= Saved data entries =
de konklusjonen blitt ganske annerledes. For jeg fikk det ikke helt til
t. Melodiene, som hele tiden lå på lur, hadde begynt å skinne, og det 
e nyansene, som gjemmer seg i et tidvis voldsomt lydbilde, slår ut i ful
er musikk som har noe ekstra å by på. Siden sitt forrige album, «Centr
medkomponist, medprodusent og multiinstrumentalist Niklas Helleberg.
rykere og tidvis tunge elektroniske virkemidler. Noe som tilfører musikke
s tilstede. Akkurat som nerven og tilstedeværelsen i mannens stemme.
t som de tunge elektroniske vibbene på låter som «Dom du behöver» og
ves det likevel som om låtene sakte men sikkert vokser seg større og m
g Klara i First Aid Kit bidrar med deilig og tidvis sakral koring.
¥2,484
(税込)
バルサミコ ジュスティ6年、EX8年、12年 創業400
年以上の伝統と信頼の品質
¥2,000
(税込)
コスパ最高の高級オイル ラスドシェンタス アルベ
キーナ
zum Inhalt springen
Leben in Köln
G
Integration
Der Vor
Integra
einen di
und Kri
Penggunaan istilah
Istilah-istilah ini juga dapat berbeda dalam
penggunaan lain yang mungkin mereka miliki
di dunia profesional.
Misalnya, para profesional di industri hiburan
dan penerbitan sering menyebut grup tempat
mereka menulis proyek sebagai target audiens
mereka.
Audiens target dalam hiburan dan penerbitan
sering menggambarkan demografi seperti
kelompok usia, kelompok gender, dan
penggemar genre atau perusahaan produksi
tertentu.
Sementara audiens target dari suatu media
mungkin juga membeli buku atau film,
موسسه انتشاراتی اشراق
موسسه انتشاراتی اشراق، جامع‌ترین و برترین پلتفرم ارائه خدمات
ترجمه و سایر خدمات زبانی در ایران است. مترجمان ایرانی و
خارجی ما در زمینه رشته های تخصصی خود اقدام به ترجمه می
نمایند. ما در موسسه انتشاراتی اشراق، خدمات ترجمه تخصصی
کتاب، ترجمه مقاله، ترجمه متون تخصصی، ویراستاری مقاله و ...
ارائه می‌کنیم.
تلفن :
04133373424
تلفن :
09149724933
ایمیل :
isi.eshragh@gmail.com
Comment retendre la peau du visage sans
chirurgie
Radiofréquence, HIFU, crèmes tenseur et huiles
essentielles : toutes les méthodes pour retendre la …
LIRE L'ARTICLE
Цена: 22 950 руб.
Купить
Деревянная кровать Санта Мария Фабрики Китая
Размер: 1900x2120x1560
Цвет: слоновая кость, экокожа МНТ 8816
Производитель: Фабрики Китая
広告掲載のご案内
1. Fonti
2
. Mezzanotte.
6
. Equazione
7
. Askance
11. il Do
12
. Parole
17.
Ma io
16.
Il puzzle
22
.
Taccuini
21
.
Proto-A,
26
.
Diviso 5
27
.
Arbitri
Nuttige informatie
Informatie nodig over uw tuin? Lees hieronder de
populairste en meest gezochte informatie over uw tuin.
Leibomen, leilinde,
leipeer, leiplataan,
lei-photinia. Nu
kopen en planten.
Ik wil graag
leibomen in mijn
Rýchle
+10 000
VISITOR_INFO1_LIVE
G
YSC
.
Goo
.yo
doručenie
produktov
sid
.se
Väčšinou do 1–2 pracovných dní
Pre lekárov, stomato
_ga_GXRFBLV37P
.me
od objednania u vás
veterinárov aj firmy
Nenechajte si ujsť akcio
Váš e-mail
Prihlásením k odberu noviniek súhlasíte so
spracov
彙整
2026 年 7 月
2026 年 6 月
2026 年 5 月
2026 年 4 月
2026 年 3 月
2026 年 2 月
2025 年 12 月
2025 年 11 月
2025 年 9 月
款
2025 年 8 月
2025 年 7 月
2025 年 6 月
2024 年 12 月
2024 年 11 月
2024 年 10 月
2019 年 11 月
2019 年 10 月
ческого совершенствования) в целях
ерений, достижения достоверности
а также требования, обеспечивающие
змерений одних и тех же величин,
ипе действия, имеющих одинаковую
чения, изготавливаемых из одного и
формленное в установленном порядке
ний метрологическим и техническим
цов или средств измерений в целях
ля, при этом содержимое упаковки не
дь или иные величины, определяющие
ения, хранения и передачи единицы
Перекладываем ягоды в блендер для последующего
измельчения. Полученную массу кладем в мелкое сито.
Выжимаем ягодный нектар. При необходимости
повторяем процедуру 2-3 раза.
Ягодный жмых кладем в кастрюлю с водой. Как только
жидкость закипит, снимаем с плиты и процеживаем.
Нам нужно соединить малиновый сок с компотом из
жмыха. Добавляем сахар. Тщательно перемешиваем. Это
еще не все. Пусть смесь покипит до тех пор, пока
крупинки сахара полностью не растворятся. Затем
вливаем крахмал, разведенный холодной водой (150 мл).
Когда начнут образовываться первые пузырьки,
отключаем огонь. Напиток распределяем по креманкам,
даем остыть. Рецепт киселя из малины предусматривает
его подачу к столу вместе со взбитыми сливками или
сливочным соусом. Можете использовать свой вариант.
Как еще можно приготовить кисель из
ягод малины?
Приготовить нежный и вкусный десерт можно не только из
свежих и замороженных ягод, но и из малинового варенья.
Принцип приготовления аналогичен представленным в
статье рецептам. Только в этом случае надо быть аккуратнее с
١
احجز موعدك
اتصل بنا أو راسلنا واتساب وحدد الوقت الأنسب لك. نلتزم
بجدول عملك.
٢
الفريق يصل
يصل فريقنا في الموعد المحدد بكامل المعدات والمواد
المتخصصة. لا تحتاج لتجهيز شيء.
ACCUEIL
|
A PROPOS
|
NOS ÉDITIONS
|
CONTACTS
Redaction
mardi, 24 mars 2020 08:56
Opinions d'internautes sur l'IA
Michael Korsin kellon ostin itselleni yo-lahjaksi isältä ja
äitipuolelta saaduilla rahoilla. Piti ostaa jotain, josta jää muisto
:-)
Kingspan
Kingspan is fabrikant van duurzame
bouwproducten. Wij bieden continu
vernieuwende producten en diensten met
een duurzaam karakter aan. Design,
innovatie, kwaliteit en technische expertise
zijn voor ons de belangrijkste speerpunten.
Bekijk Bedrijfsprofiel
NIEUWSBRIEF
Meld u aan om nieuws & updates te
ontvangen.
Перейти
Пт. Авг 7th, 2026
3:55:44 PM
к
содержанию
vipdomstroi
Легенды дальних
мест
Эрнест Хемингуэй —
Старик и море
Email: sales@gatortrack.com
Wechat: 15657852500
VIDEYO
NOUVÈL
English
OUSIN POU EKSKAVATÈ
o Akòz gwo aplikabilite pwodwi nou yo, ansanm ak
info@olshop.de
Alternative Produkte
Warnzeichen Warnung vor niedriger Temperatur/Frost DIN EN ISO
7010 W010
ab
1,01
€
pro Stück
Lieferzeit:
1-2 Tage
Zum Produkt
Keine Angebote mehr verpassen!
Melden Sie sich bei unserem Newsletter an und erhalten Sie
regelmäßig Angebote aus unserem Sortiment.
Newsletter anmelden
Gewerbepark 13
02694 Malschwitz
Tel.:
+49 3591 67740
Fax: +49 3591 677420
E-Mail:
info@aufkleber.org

= PROMPT =
What you should output is every line of the records above, from the first through the line containing "s tilstede. Akkurat", unchanged.

= YOUR SOLUTION =
de konklusjonen blitt ganske annerledes. For jeg fikk det ikke helt til
t. Melodiene, som hele tiden lå på lur, hadde begynt å skinne, og det 
e nyansene, som gjemmer seg i et tidvis voldsomt lydbilde, slår ut i ful
er musikk som har noe ekstra å by på. Siden sitt forrige album, «Centr
medkomponist, medprodusent og multiinstrumentalist Niklas Helleberg.
rykere og tidvis tunge elektroniske virkemidler. Noe som tilfører musikke
s tilstede. Akkurat som nerven og tilstedeværelsen i mannens stemme.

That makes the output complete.